If you remember your days in chemistry (I don’t), salts are combinations of anions (negatively charged particles) and cations (positively charged particles). Examples are sodium chloride (table salt), potassium chloride (used as a fertilizer) and magnesium chloride (the one you see trucks spraying on our roads). The most problematic element in these salts is chloride…it’s a corrosive ion that damages metal and concrete and is toxic to plants.
Salt damages plants by dehydrating plant tissues (causing burn) or by being toxic in high levels. While most plants have some tolerance to salt injury, repeated applications of deicing products during the winter can result in dieback or even death the following spring. Misapplications of deicers (i.e. dumping piles or using too much) can wash into the storm sewers, causing pollution. Before buying or using any product, read the label carefully and thoroughly and use only as directed.
|It's not popcorn, people!|
Piles of salt are not effective for snow and ice melt.
Use all deicing products sparingly.
Sodium chloride: It’s the most widely available and the cheapest. It doesn’t cause corrosion to concrete, and melts ice best when temperatures are in the 20s. It is the most damaging to plant material. If you use this product, use sparingly and in small amounts.
Potassium chloride: Our salty fertilizer friend. It’s expensive and not as widely used as a deicer because of rising costs of fertilizer.
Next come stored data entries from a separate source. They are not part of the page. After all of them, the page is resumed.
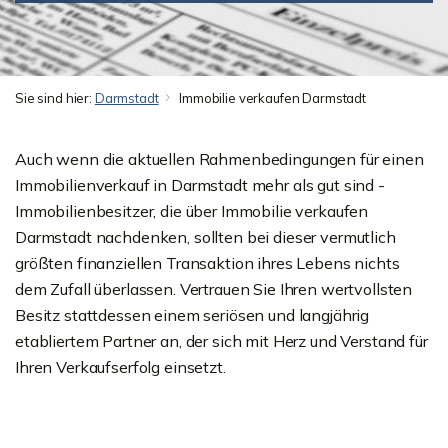
Sie sind hier:
Darmstadt
Immobilie verkaufen Darmstadt
Auch wenn die aktuellen Rahmenbedingungen für einen
Immobilienverkauf in Darmstadt mehr als gut sind -
Immobilienbesitzer, die über Immobilie verkaufen
Darmstadt nachdenken, sollten bei dieser vermutlich
größten finanziellen Transaktion ihres Lebens nichts
dem Zufall überlassen. Vertrauen Sie Ihren wertvollsten
Besitz stattdessen einem seriösen und langjährig
etabliertem Partner an, der sich mit Herz und Verstand für
Ihren Verkaufserfolg einsetzt.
Works best when temperatures are above 15 degrees F. Because it’s most commonly used as a fertilizer, it’s relatively safe to apply near plants.
Magnesium chloride: Good ol’ mag chloride. It’s the most common product used on our roadways before storms (applied as a “brine”), because it lowers the freezing point of soon-to-arrive precipitation. It can melt ice down to -15F, which is a nice benefit. If applied in moderate amounts, it’s relatively safe for plants and pets. Its corrosion potential is low, as is its pollutant possibilities.
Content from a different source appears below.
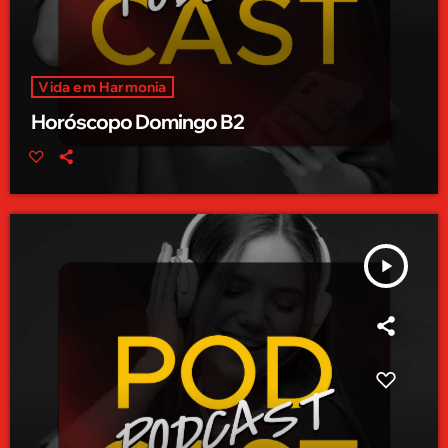
Vida em Harmonia
Horóscopo Domingo B2
play_arrow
Calcium magnesium acetate (CMA): A new kid to the deicing block, it has low corrosion potential, so it’s less damaging to cars, metals, sidewalks and plants. Notice it’s not a chloride product…the “salt” comes from the calcium-magnesium mix and the acetate replaces the chloride. Plus it’s biodegradable! Its ice-melting properties are equivalent to traditional deicers, but the cost will make you gasp…it may be 20-30 times as expensive as sodium chloride products. These are often touted as “pet friendly”.
Before using any product, clear away as much snow and ice as possible. Get out your shovel and do your best. If heavy snow is predicted, then try to shovel more frequently. Remember, deicing products are not meant to melt all snow in and ice, but aid you in your removal efforts. If you want to avoid chemistry in your landscape, then consider using sand or kitty litter. While they don’t melt snow, they can provide some much needed traction in slippery spots. Sand and kitty litter are also safe for pets and plants and can be swept up when the snow melts.
If you do use deicing products near vegetative areas, then use caution with potential salt build up—if it’s an especially snowy year, you may consider leaching the areas next spring with clean water. Try not to scoop snow laced with deicing products directly on top of plants, especially if they are sensitive. If you have the opportunity, consider planting more salt-tolerant plants near walkways and driveways. Dr. Curt Swift, former horticulture Extension agent in the Tri-Rivers area, has a great publication on plant tolerance to salts.
So enjoy the snow! And the cold! And the hot beverage waiting for you when you get inside.